Flow cytometry samples were acquired on a custom 4-laser BD LSRII flow cytometer equipped with the BD FACSDiva Software (BD Biosciences).
Cellular yield was defined as the number of cells per mL of input blood both before and after cryopreservation while cellular recovery was the ratio of cells present after cryopreservation compared to prior. The cell viability was calculated as the percentage of living cells compared to the total cell count. Analysis of flow cytometry data for comparison of immune cell populations and cytokine productions were conducted using Cytobank.
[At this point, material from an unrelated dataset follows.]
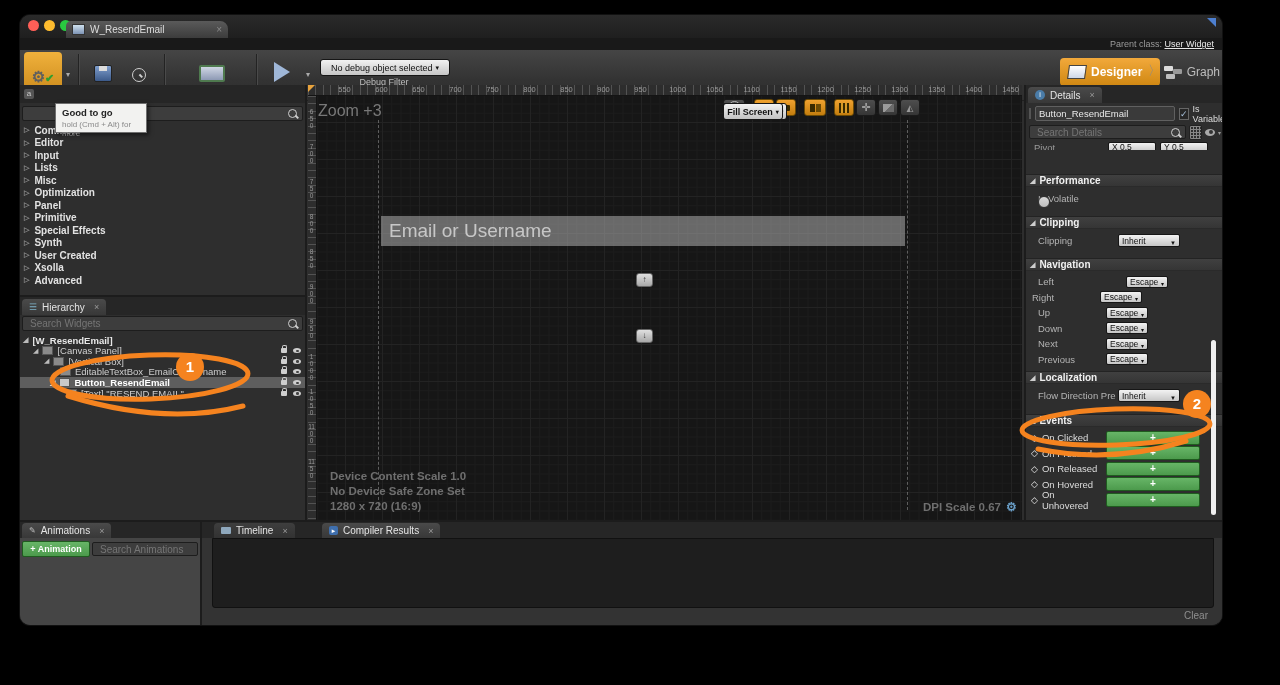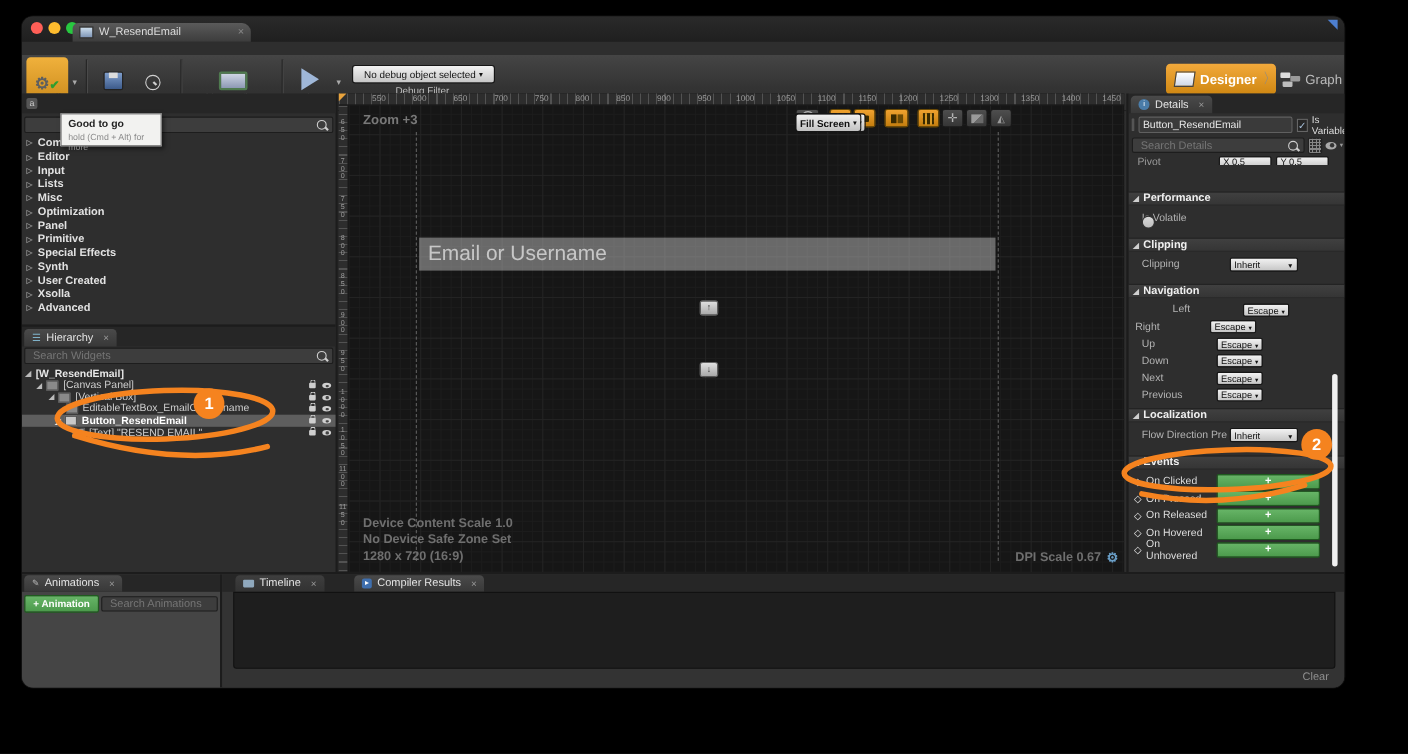"Parent class: User Widget" div.parentstrip { html: none -> <div> <span>Parent class:</span> <span>User Widget</span> </div> }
Statistical comparisons between CPT and LP tubes were performed using R. The Wilcoxon Signed Rank Test was used to compare the means of repeated measurements on a single sample. Three-way ANOVA tests were used to identify any significant differences due to donor, operator, or method variability. For each parameter, a sum square was calculated for each independent variable (donor, method, and operator) to identify the deviation of each observation from the mean. The sum square contribution of each independent variable is calculated as sum square divided by the total sum square. From each sum square, a calculated F value was used to determine if a relationship exists between the dependent variables and the donor, method, and operator. A p-value is associated with the F-value, and any p-values less than 0.05 were considered to be statistically significant.